Hacker News new | ask | show | jobs
by InclinedPlane 3633 days ago
It's not a fiction, nor is it "photoshop", it's actual data.

The basic problem of all astronomy from Earth's surfaces is that the atmosphere impedes seeing. So much so that even small backyard telescopes rapidly reach the limit of atmospheric seeing before hitting the limits of diffraction. There are several ways around this. One is to leave the atmosphere entirely, resulting in the stunning capabilities of space based observatories like Hubble. Another is adaptive optics, which relies on various techniques to read the atmospheric disturbance causing degraded seeing and precisely counteracting it by interposing a reactive optical element.

The technique in question is basically a sort of poor man's adaptive optics related to speckle imaging (another technique employed for the same purpose). For bright objects (like planets) an image exposure using modern CCDs need only be a fraction of a second. Which provides the opportunity to collect many of them over a period of time, which is something that many cameras already do quite well by recording video. The alternative of counteracting poor atmospheric seeing is to hope you get lucky and capture a moment where atmospheric distortion is at a minimum. Such moments are rare and fleeting, but over the course of hundreds or thousands of images from a video stream, there will be a few. The trick is to find the best moments of seeing for a given portion of the image from within the frames and combine all of them together into a single image. You then have essentially a "dream team" of atmospheric seeing conditions for every part of the image. Every part is real, and the overall image is a true representation, not a fantasy.

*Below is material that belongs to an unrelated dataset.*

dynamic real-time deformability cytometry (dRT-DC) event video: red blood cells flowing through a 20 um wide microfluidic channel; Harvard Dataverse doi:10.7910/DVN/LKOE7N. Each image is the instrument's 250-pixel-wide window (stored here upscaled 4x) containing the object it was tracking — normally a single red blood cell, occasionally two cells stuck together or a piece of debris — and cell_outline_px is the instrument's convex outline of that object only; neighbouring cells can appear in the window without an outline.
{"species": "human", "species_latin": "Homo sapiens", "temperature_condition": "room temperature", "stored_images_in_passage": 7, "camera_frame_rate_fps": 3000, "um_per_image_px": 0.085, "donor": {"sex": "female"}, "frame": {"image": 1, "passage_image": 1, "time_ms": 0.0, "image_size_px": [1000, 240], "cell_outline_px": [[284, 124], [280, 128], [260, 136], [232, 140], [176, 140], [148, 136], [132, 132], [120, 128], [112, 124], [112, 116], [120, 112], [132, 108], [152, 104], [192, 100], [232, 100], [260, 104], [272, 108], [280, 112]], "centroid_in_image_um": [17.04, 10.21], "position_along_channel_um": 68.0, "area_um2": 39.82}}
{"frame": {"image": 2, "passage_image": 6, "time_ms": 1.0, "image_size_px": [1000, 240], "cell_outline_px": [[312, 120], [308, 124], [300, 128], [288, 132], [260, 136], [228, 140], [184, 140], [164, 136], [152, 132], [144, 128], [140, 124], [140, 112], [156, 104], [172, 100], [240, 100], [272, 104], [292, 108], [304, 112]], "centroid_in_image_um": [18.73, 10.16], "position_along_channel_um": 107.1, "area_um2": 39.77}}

However, your point about the futility of comparing the two is accurate. Comparing a single image from Juno to the best thing produced from a backyard astronomer ever is not a good comparison. Especially since Juno will collect a great many more pictures and is not at all optimized for taking pictures at its current distance from Jupiter. The best pictures of Jupiter from Juno will outclass anything we've taken with any instrument from any observatory or spacecraft so far, but it'll be a while yet before we have those.